> What to work on
Print the listing exactly.

Records for processing Block Start

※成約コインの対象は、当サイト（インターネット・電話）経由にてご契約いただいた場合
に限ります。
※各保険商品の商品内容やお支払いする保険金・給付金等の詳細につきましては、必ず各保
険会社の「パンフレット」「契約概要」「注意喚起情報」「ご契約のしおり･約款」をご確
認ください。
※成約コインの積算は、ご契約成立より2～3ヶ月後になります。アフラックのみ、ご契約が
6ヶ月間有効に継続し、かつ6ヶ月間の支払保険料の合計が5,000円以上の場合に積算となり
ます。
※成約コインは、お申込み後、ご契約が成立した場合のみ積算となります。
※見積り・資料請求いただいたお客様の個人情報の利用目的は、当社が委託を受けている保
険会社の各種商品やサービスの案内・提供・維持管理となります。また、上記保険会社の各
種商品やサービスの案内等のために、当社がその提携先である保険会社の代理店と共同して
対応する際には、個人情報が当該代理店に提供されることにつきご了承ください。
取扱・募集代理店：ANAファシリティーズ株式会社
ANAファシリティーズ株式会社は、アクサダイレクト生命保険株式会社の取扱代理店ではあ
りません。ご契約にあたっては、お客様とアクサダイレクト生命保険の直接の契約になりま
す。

Records for processing Block End

> Solution to this exercise
※成約コインの対象は、当サイト（インターネット・電話）経由にてご契約いただいた場合
に限ります。
※各保険商品の商品内容やお支払いする保険金・給付金等の詳細につきましては、必ず各保
険会社の「パンフレット」「契約概要」「注意喚起情報」「ご契約のしおり･約款」をご確
認ください。
※成約コインの積算は、ご契約成立より2～3ヶ月後になります。アフラックのみ、ご契約が
6ヶ月間有効に継続し、かつ6ヶ月間の支払保険料の合計が5,000円以上の場合に積算となり
ます。
※成約コインは、お申込み後、ご契約が成立した場合のみ積算となります。
※見積り・資料請求いただいたお客様の個人情報の利用目的は、当社が委託を受けている保
険会社の各種商品やサービスの案内・提供・維持管理となります。また、上記保険会社の各
種商品やサービスの案内等のために、当社がその提携先である保険会社の代理店と共同して
対応する際には、個人情報が当該代理店に提供されることにつきご了承ください。
取扱・募集代理店：ANAファシリティーズ株式会社
ANAファシリティーズ株式会社は、アクサダイレクト生命保険株式会社の取扱代理店ではあ
りません。ご契約にあたっては、お客様とアクサダイレクト生命保険の直接の契約になりま
す。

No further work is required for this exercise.